[[ EXTRACTED RECORDS, beginning ]]

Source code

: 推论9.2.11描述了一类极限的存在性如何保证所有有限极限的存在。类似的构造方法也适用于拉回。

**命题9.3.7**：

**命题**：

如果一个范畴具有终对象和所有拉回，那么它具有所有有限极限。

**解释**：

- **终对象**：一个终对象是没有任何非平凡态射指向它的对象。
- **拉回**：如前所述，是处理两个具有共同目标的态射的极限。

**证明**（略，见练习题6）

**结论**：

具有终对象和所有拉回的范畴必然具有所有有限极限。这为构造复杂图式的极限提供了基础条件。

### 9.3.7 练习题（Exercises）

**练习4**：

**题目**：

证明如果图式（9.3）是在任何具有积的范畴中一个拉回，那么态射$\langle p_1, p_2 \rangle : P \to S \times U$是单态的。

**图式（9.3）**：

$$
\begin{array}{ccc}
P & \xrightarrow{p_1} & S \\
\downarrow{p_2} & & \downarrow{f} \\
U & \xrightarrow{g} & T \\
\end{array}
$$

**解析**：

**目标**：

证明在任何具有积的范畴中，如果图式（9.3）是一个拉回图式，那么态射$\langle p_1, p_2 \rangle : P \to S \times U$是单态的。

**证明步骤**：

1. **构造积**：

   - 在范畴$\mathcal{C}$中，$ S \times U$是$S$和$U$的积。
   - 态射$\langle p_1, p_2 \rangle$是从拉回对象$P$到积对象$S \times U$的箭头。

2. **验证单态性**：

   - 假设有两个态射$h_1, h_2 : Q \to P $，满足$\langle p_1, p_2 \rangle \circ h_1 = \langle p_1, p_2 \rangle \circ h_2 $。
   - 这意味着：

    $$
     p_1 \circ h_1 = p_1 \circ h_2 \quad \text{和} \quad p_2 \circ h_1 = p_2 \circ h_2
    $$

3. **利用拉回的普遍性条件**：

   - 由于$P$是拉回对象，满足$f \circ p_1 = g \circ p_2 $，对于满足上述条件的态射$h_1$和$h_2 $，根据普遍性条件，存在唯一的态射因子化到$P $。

[[ EXTRACTED RECORDS, end ]]

PROBLEM DETAILS: Look through the records for the word "那么态射". Every line that has it should be copied.

REPLY TO THE EXERCISE:
证明如果图式（9.3）是在任何具有积的范畴中一个拉回，那么态射$\langle p_1, p_2 \rangle : P \to S \times U$是单态的。
证明在任何具有积的范畴中，如果图式（9.3）是一个拉回图式，那么态射$\langle p_1, p_2 \rangle : P \to S \times U$是单态的。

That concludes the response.